Monitoring will be performed by the monitoring coordinator at the coordinating centre. During monitoring, CRFs will be compared with evidentiary documentation, and participants’ safety data will be reviewed to verify the completeness of safety and research data. The monitoring will be conducted once every 2 months at two sites. The Trial Steering Group will meet to review conduct throughout the trial period once every 2 months. The Data Monitoring Committee was not organised as no severe AE regarding HPP or PT previously reported are expected to occur. The interim analysis will not be done in this study.

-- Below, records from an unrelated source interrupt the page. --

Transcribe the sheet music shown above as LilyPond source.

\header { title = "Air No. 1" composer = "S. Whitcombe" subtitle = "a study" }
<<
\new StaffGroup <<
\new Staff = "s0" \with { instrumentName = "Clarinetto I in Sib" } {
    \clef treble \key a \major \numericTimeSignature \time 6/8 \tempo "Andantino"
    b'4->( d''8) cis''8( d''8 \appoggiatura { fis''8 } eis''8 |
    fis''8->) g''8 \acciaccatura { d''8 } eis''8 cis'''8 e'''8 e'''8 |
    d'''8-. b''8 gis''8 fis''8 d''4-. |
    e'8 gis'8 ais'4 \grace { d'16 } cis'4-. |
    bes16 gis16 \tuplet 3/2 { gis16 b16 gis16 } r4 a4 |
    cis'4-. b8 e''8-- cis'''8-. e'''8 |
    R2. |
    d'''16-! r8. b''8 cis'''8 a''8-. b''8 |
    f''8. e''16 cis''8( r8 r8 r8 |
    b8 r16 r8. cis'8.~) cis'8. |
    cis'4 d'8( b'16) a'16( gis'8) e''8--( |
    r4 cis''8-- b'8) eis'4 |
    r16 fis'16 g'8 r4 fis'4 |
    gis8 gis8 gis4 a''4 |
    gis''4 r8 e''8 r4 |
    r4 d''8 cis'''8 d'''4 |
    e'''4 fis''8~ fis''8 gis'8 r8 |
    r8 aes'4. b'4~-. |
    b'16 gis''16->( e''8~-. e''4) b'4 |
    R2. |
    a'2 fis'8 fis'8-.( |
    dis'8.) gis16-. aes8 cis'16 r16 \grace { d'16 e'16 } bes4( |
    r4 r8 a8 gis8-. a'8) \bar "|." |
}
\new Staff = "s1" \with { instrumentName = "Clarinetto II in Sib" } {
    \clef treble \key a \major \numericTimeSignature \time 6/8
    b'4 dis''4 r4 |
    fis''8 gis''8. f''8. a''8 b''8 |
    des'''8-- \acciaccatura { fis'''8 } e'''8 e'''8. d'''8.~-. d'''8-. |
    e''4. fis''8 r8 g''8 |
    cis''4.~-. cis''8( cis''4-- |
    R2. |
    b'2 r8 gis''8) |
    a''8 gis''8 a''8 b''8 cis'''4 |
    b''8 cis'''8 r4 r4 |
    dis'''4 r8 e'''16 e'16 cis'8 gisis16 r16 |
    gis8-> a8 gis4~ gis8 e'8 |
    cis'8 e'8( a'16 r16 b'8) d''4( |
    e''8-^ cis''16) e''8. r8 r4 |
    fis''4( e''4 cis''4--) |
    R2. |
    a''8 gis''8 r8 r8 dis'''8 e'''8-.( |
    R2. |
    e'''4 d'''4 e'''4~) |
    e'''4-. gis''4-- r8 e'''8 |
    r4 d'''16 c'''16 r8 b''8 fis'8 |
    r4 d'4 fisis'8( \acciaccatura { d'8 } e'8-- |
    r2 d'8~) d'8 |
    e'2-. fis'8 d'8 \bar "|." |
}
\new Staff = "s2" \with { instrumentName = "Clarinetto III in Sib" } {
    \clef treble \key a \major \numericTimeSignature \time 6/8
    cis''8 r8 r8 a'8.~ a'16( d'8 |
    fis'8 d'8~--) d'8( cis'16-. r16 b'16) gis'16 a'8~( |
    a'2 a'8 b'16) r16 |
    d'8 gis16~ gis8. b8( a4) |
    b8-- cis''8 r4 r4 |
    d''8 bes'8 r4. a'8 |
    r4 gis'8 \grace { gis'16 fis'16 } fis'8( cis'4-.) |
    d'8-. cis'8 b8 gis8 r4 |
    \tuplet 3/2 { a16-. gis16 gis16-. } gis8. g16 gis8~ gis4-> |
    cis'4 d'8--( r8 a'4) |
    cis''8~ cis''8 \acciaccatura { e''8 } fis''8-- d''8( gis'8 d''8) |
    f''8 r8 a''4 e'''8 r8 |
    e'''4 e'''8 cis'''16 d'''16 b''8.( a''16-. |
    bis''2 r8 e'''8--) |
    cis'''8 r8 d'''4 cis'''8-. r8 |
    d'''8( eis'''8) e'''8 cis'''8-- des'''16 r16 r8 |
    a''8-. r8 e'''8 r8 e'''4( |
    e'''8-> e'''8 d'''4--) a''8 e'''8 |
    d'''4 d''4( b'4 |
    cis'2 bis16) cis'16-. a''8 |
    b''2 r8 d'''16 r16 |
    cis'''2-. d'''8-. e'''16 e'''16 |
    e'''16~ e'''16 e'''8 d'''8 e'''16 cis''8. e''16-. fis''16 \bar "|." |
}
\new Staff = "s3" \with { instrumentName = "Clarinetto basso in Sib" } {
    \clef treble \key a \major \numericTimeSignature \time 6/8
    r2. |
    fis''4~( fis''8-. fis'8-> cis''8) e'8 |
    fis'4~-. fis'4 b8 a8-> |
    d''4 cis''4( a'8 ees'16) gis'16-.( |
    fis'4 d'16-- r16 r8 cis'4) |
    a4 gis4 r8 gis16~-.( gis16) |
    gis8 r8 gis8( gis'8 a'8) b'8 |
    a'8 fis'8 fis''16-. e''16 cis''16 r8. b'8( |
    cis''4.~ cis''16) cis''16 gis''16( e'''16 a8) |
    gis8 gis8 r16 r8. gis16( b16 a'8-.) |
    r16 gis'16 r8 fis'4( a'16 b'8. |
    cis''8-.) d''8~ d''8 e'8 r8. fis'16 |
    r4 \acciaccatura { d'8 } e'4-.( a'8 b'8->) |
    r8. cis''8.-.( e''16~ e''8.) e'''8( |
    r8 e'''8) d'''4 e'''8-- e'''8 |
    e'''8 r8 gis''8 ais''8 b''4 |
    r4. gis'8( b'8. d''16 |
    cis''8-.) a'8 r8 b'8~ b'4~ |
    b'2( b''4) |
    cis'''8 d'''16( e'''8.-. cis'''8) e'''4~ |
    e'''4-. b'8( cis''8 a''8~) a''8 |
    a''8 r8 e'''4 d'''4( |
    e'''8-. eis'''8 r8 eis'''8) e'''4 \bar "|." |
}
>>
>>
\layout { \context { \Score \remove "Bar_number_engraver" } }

The principal investigator will decide the termination of the study; at any time during the trial period, if a participant is exposed to clear, unexpected risk or unacceptable risk, or if at least 25% of all participants experience severe AEs thought to be related to JHG002, the trial can be terminated. Severe AEs that might justify terminating the trial include local infection and severe progressive neurological deficits [41, 42].

In the event of direct harm related to this study, participants will receive the appropriate medical treatment as determined by a subinvestigator and will be compensated according to the terms of the trial insurance, which will be designated beforehand.

The results of this trial will be registered on clinicaltrials.​gov and CRIS, and will be published in an academic journal. After the publication of this article, important changes to the study protocol and any other changes will be updated regularly on the trial registration site.

The current protocol is version 2.3 (2 February 2020). First participant was enrolled on 17 October, 2019. We anticipate that the recruitment will be completed by October 2020.